● Job
Read the records below and report each line in which "Silva" occurs.

——————————

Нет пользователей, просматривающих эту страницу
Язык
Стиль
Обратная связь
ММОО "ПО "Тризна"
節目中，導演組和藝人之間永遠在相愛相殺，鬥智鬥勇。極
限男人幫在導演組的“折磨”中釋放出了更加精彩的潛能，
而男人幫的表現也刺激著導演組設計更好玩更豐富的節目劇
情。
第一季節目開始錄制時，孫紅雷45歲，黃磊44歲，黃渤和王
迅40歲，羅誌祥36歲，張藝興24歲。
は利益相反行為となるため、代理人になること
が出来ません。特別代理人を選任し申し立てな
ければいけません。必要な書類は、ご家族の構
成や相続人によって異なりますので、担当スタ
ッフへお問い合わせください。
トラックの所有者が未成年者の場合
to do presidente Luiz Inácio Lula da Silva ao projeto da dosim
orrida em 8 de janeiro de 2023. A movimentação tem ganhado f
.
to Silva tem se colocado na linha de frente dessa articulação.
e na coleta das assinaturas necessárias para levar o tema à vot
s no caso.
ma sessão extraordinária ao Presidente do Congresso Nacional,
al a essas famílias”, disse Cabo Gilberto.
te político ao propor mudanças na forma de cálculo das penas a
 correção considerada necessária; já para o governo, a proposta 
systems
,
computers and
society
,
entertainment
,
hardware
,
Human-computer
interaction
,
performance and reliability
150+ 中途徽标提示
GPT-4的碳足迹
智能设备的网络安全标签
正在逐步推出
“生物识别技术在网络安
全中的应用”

——————————

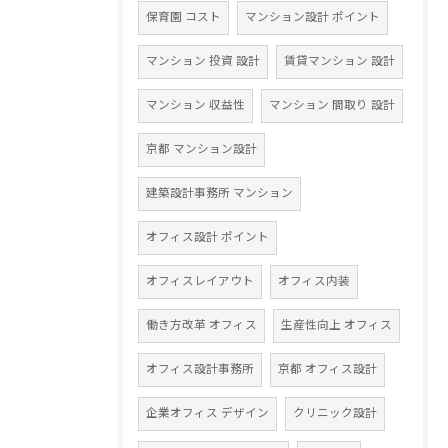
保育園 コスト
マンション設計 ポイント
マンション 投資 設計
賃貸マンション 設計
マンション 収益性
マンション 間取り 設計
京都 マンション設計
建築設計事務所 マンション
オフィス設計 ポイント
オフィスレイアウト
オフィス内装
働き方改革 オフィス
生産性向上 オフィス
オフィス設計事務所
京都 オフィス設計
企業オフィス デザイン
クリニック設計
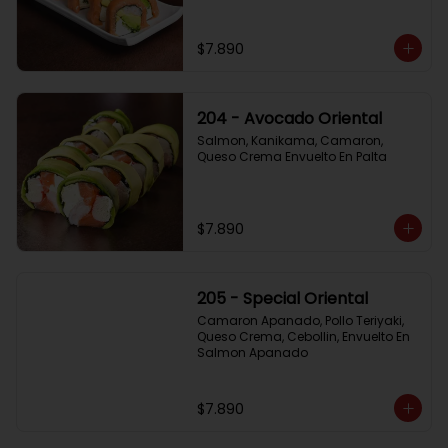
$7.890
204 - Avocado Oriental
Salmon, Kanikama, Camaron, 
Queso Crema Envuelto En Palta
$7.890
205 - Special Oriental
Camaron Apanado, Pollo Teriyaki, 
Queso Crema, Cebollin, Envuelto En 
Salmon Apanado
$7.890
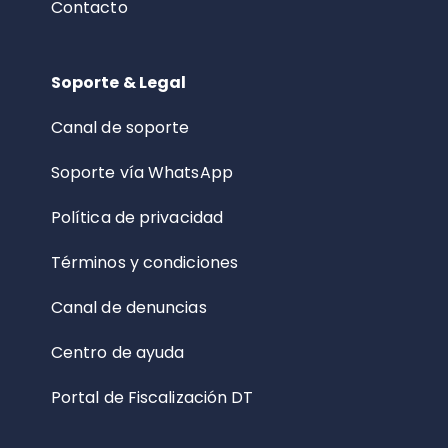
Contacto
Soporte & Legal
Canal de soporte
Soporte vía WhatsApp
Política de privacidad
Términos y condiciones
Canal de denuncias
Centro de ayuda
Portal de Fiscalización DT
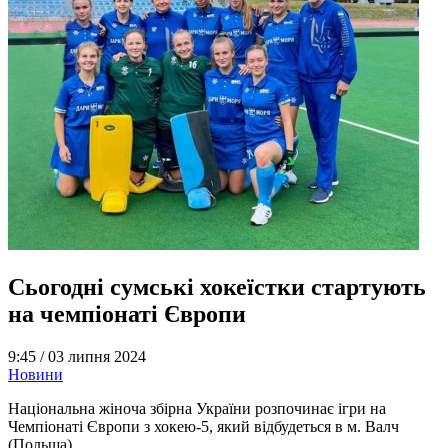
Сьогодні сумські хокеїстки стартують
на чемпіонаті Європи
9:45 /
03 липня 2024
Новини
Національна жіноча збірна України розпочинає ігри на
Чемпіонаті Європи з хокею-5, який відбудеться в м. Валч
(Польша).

——————————

● Solution
to do presidente Luiz Inácio Lula da Silva ao projeto da dosim
to Silva tem se colocado na linha de frente dessa articulação.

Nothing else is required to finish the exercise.